The hidden cost of dataflows Gen 2 and the on-prem gateway
- 3 minutes read - 493 wordsOne of the common comments about Dataflows Gen 2 is that the CU cost can be much higher than a similar Gen 1 dataflow. While they do have the same name, they do work quite differently under the hood and different technologies tend to have different costs, there is one key difference between the two in how they are billed.
In dataflows Gen 2 the pricing is relatively simple with the Microsoft documentation stating you are charged per second of the dataflow runtime (I’m over simplifying here, staging and fast copy can complicate this a bit). In dataflows Gen 1 the billing even simpler as it is just the compute time taken by the refresh.
While these two may seem very similar as they are both based on time the dataflow takes the key difference is that while dataflows Gen 1 just charged you for the compute time, Gen 2 will charge you for the full runtime of the refresh!
This especially matters when using the on-prem gateway as when a gateway is used the data processing and transformation takes place on the gateway, not in the Power BI/Fabric service. This means if your Power Query takes 5 minutes to run on your gateway, in Gen 1 you would just be charged a very minimal amount of CU for the final data load. However, with a Gen 2 dataflow you will be charged for the full 5 minutes. This is despite the compute running your data transformations is the machine hosting your gateway and not Fabric.

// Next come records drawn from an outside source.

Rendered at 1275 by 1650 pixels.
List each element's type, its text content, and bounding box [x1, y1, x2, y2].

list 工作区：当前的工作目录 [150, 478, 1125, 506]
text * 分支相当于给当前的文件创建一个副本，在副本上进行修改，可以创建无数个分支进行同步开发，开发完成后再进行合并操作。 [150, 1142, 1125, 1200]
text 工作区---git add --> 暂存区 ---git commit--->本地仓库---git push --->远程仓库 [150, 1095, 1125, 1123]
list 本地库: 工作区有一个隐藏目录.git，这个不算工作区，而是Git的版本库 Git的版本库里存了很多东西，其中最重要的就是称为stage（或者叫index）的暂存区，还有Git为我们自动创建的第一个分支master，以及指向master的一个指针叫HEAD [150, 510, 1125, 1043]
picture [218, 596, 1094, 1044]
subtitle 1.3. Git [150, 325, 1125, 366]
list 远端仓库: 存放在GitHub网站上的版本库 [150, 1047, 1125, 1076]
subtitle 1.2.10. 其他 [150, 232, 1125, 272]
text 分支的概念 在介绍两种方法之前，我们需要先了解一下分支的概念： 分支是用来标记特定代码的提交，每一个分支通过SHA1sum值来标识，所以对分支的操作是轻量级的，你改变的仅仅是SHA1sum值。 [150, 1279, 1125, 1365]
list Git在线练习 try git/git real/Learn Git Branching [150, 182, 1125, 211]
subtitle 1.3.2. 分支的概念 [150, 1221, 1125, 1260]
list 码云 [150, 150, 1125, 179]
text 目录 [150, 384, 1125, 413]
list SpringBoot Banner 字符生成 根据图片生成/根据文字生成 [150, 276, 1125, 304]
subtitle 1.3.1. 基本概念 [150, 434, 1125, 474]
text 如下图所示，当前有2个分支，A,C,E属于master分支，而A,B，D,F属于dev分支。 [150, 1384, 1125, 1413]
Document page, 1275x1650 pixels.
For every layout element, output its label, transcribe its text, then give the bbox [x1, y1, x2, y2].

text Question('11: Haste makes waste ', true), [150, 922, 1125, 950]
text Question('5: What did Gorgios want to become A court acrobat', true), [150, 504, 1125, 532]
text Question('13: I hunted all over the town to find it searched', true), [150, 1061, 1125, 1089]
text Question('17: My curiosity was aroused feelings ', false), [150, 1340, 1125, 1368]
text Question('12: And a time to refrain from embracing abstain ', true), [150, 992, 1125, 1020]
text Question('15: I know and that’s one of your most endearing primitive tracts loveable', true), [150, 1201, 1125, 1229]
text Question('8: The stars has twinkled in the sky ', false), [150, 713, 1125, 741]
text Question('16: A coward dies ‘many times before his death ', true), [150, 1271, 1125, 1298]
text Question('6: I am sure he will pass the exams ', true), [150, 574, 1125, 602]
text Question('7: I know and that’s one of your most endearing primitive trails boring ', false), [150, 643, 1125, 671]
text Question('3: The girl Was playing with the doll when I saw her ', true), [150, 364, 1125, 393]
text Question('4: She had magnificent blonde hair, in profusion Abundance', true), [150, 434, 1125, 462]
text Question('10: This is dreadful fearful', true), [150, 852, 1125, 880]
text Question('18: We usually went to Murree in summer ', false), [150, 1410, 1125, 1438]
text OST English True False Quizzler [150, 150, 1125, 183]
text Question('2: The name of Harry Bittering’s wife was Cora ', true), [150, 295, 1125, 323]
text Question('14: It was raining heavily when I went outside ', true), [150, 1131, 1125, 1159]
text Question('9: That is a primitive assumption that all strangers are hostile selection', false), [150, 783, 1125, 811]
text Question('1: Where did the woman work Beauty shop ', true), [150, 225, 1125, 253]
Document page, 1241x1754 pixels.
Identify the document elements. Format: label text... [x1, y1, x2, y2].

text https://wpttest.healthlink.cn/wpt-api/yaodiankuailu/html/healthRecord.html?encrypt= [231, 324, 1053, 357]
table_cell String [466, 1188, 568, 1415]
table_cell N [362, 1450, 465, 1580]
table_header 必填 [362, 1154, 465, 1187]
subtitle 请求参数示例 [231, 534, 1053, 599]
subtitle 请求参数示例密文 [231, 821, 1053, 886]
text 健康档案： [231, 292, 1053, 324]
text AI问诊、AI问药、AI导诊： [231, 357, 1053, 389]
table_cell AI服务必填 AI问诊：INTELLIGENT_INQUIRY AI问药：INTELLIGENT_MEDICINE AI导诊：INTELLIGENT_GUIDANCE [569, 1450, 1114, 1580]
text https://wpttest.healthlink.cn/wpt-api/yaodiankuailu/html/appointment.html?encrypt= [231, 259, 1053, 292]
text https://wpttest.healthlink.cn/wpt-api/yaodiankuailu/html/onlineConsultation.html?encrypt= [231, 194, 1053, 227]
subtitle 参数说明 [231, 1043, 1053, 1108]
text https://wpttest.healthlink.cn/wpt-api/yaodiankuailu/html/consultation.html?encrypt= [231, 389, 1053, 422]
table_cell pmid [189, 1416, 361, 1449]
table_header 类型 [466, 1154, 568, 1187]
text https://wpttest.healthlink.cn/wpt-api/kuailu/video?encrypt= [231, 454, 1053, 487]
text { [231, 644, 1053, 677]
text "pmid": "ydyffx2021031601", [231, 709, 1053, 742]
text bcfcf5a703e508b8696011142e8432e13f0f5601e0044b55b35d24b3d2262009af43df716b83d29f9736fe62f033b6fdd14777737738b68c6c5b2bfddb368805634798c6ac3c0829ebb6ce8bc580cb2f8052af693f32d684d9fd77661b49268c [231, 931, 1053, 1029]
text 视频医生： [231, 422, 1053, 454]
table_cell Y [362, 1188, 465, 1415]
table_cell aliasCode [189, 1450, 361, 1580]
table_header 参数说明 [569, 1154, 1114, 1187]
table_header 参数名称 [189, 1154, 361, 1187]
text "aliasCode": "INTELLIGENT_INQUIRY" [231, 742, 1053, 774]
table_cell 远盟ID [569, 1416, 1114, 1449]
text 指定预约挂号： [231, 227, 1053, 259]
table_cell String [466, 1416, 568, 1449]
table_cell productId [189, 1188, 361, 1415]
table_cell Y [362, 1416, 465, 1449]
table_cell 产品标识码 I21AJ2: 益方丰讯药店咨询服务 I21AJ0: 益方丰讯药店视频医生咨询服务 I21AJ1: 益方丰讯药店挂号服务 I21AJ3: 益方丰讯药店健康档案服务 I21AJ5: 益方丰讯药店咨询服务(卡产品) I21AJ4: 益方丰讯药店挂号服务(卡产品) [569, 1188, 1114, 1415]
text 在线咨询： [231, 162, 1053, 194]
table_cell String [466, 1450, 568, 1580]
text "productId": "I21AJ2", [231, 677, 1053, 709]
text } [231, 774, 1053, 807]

This gets especially bad with slow datasources, such as an overloaded database, a slow network, or poorly written Power Query transformations. To demonstrate this I have some Power Query code that loads a CSV saved locally on my laptop after a 5 minute wait. As the file is only available on my laptop I have the gateway installed to allow Fabric to load from the file.
let
Binary_load = () => File.Contents("C:\data.csv"),
Binary_data = Function.InvokeAfter(Binary_load, #duration(0,0,0,300)),
Source = Csv.Document(Binary_data, [Delimiter = ",", Columns = 2, QuoteStyle = QuoteStyle.None]),
#"Promoted headers" = Table.PromoteHeaders(Source, [PromoteAllScalars = true]),
#"Changed column type" = Table.TransformColumnTypes(#"Promoted headers", {{"Column1", type text}, {"Column2", Int64.Type}}, "en")
in
#"Changed column type"
I then ran this code in both a Gen 1 and Gen 2 dataflows one after the other to avoid any resource connection issues on the gateway. After these were completed I checked the Capacity Metrics app and we can see that while the duration for both Gen 1 and Gen 2 are very similar the CU cost for Gen 2 is far higher.

Dataflow | Duration | CU Cost |
---|---|---|
Gen 1 | 318 | 2 |
Gen 2 | 335 | 4,944 |
Conclusion
So if you are considering migrating a Gen 1 dataflow that uses an on-prem gateway to Gen 2, it is vital that you test thoroughly and make sure your dataflows are optimised to minimise the runtime or look at more CU cost effective artifacts such as pipelines or notebooks.